Document understanding data:
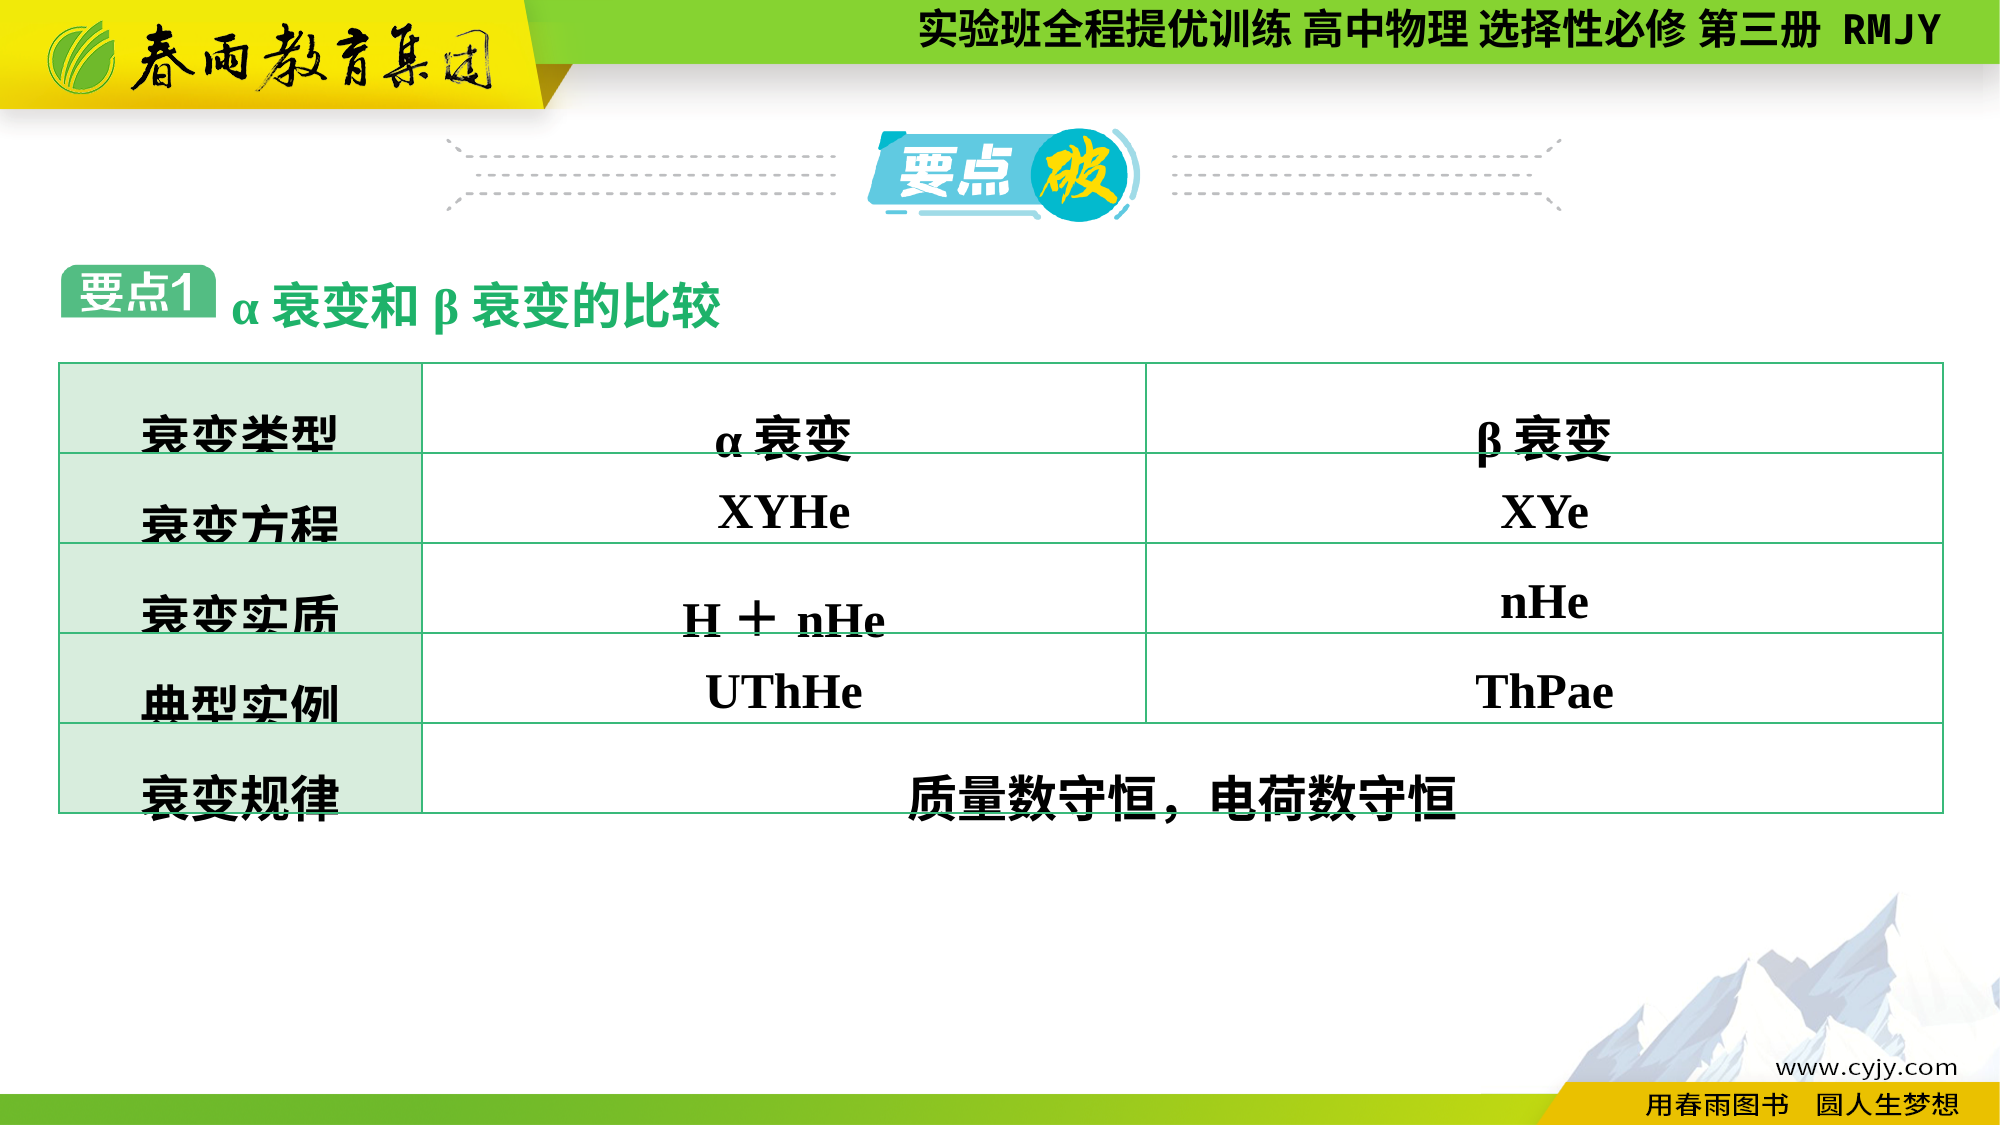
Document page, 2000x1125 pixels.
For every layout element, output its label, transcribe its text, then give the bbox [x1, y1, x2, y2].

text_box α衰变和β衰变的比较 [216, 237, 1944, 343]
picture [0, 0, 2000, 1125]
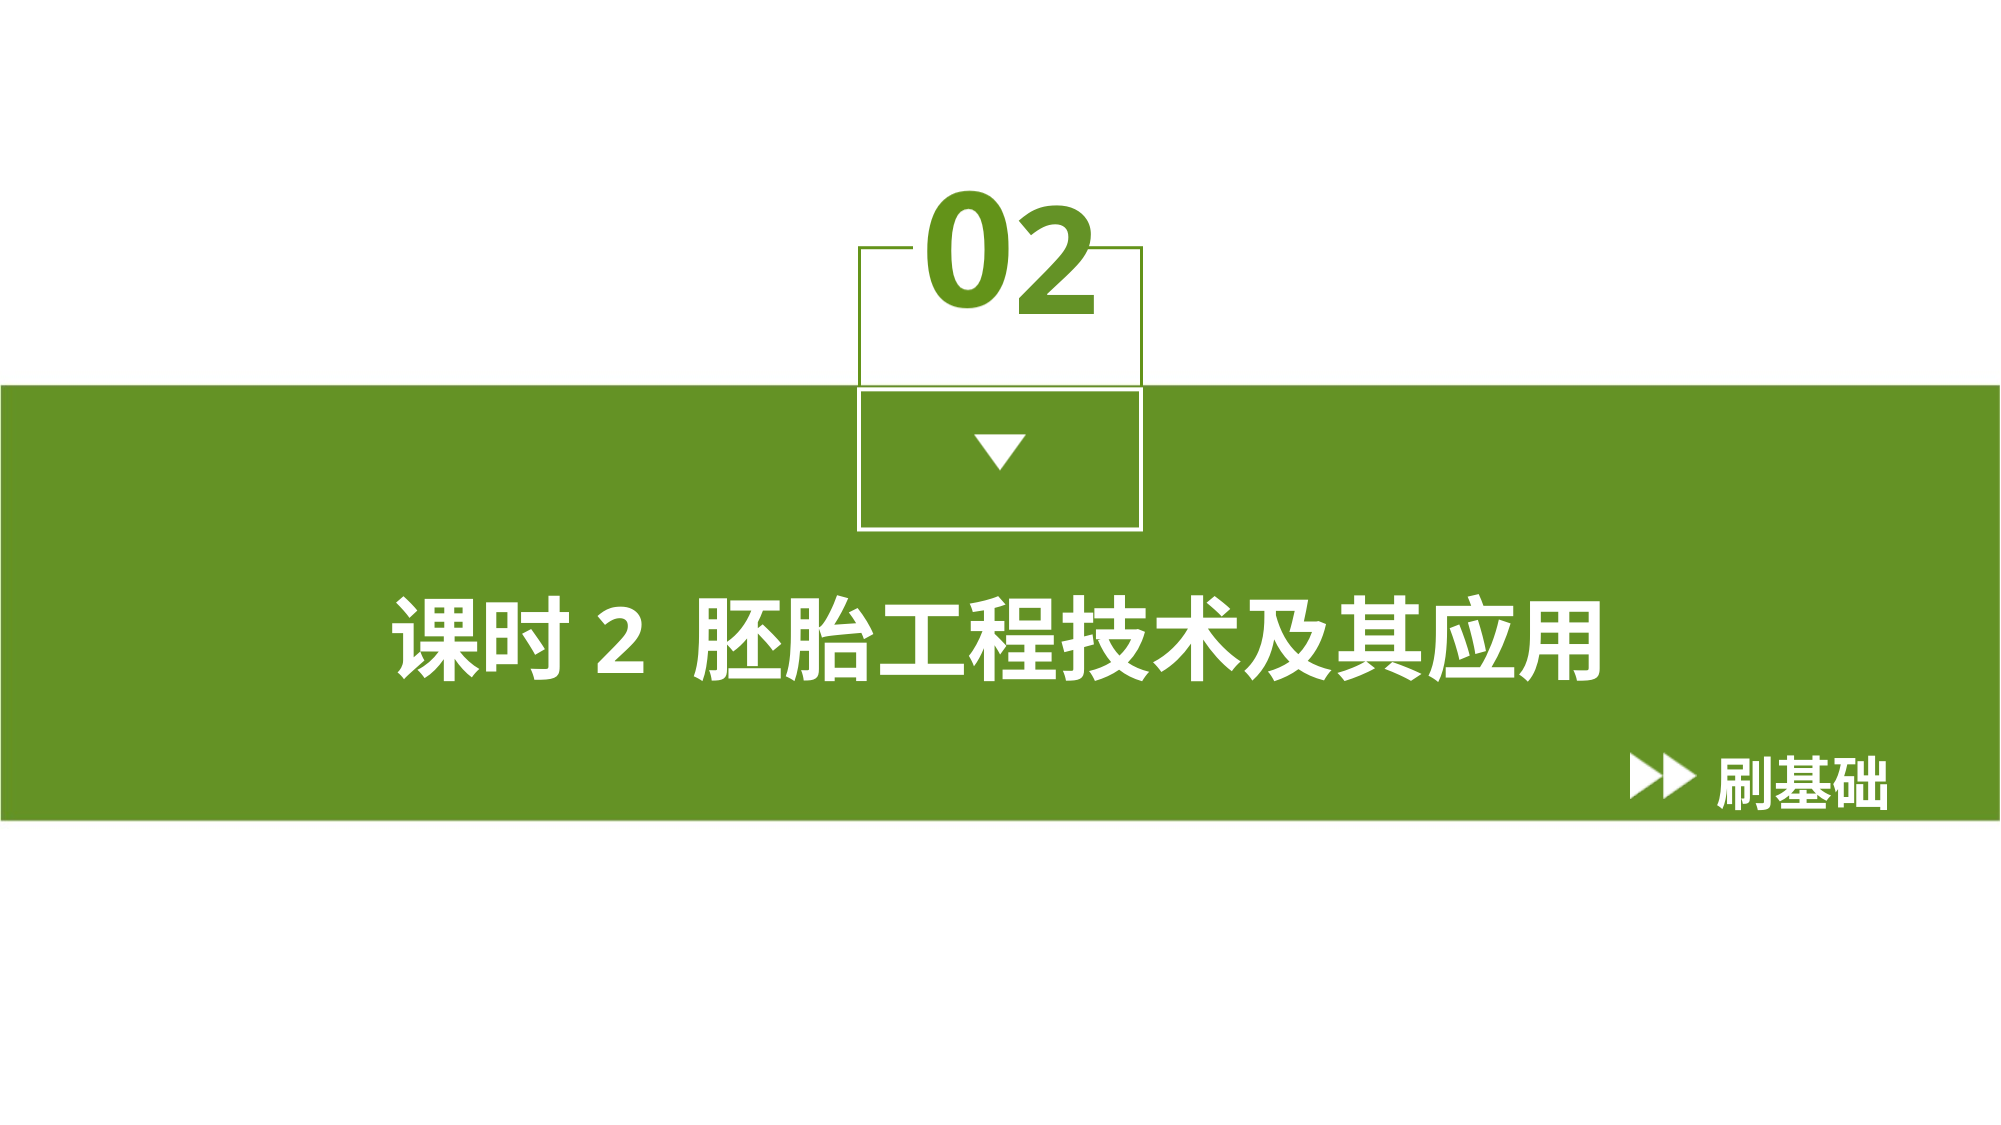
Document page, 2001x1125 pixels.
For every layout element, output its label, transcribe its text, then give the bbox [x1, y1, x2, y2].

text_box 课时2 胚胎工程技术及其应用 [0, 572, 2000, 699]
text_box 刷基础 [1715, 718, 1997, 812]
picture [0, 0, 2000, 572]
picture [0, 699, 2000, 1125]
text_box 2 [1013, 156, 1173, 353]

WORK TO COMPLETE:
For this exercise, transcribe the data above line by line, exactly, with pictures omitted.

WRITTEN ANSWER:
Document page, 2000x1125 pixels.
For every layout element, output its label, transcribe its text, then give the bbox [x1, y1, x2, y2].

text_box α衰变和β衰变的比较 [216, 237, 1944, 343]
picture [0, 0, 2000, 1125]
Document page, 2001x1125 pixels.
For every layout element, output its label, transcribe its text, then give the bbox [x1, y1, x2, y2].

text_box 课时2 胚胎工程技术及其应用 [0, 572, 2000, 699]
text_box 刷基础 [1715, 718, 1997, 812]
picture [0, 0, 2000, 572]
picture [0, 699, 2000, 1125]
text_box 2 [1013, 156, 1173, 353]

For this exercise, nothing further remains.